Moustache had taken in the situation. ‘They’re not bad lads,’ he said in French as he finished pouring Jude’s beer. ‘Just having some fun.’
‘I have no problem with that,’ Ben said. Jude picked up his beer and took a gulp. The guys at the bar had lost interest and started chatting among themselves, laughing as the
y drank their colourless drinks.
‘You’re not a tourist,’ Moustache said to Ben with a half-smile.
‘No, I live in France,’ Ben told him. ‘I’m here because of Fabrice Lalique.’ Might as well throw it out and see what comes back, he thought.
Moustache narrowed his eyes and clunked the brimming beer glass down on the bar. ‘You mean Father Lalique?’
Ben nodded.
‘He’s dead.’
‘I know,’ Ben said. ‘I read all about it.’

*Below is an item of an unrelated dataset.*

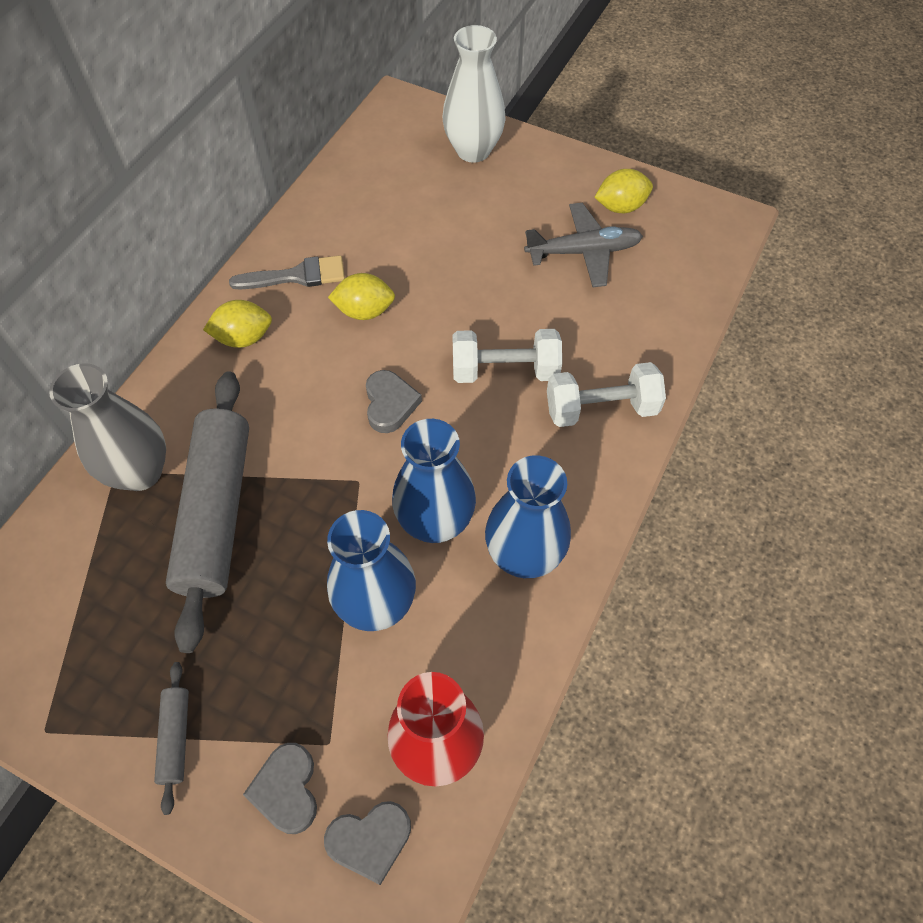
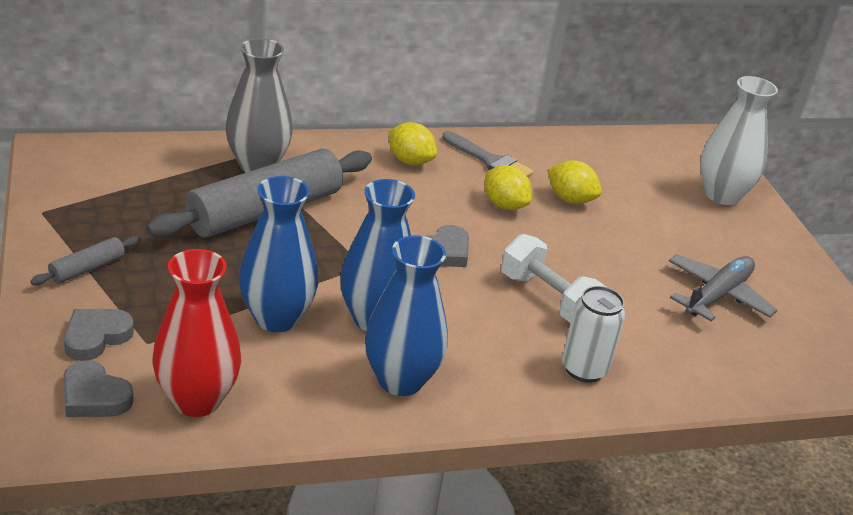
camera: 45 degrees right, 25 degrees down
grey plane [524,203,643,287] -> grey plane turned 90 degrees counterclockwise [669,254,778,321]
white dumbbell [547,362,666,427] -> white can [562,286,625,383]
yellow lemon [594,169,653,213] -> yellow lemon moved to [547,160,602,204]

‘Your steaks’ll be ready soon,’ Moustache rumbled, suddenly less than friendly. ‘You want to take a seat over there? Corinne will bring the food over to you.’
‘I was just wondering what local people might have thought about what happened to him,’ Ben said.
‘He killed himself. He was sick. That’s it. Fini.’
Moustache seemed about to turn away, so Ben pressed on while he still could. ‘He must have known a lot of people, made a lot of friends around here over the years. Does everyone feel that way? Doesn’t anybody find what happened a little odd, a little out of character?’
‘People here have had enough of talking about Fabrice Lalique, okay? Now, if you’ll excuse me, I’m busy.’
‘You know what I think?’
‘Monsieur, nobody is interested in what you think.’
‘I think a lot of people around here don’t buy the stories about Father Lalique. That’s why I’m here, because I’m looking for the truth about what happened to him.’
‘You are from the police? A detective?’
‘I’m just a concerned member of the public,’ Ben said. He laid a business card on the bar. ‘This is my number if anyone wants to talk to me.’
The guys along the other end of the bar had stopped chatting among themselves and were all silent. The bearded one in the work shirt was looking at Ben intently. The expression in his dark eyes wasn’t easy to read.
The kitchen door swung open and a harried-looking young blonde emerged carrying two steaming plates, calling out shrilly, ‘Deux steak-frîtes!’ Moustache pointed at Ben and Jude, and then the bar conversation was over as their evening meal was served to them at a corner table.